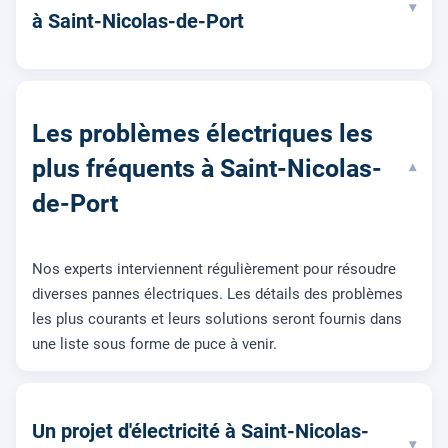
▾
à Saint-Nicolas-de-Port
Les problèmes électriques les
plus fréquents à Saint-Nicolas-
▾
de-Port
Nos experts interviennent régulièrement pour résoudre
diverses pannes électriques. Les détails des problèmes
les plus courants et leurs solutions seront fournis dans
une liste sous forme de puce à venir.
Un projet d'électricité à Saint-Nicolas-
▾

===

-- Try it --
Would you reproduce the listing above in full and exactly, without its pictures?

-- Problem solution --
▾
à Saint-Nicolas-de-Port
Les problèmes électriques les
plus fréquents à Saint-Nicolas-
▾
de-Port
Nos experts interviennent régulièrement pour résoudre
diverses pannes électriques. Les détails des problèmes
les plus courants et leurs solutions seront fournis dans
une liste sous forme de puce à venir.
Un projet d'électricité à Saint-Nicolas-
▾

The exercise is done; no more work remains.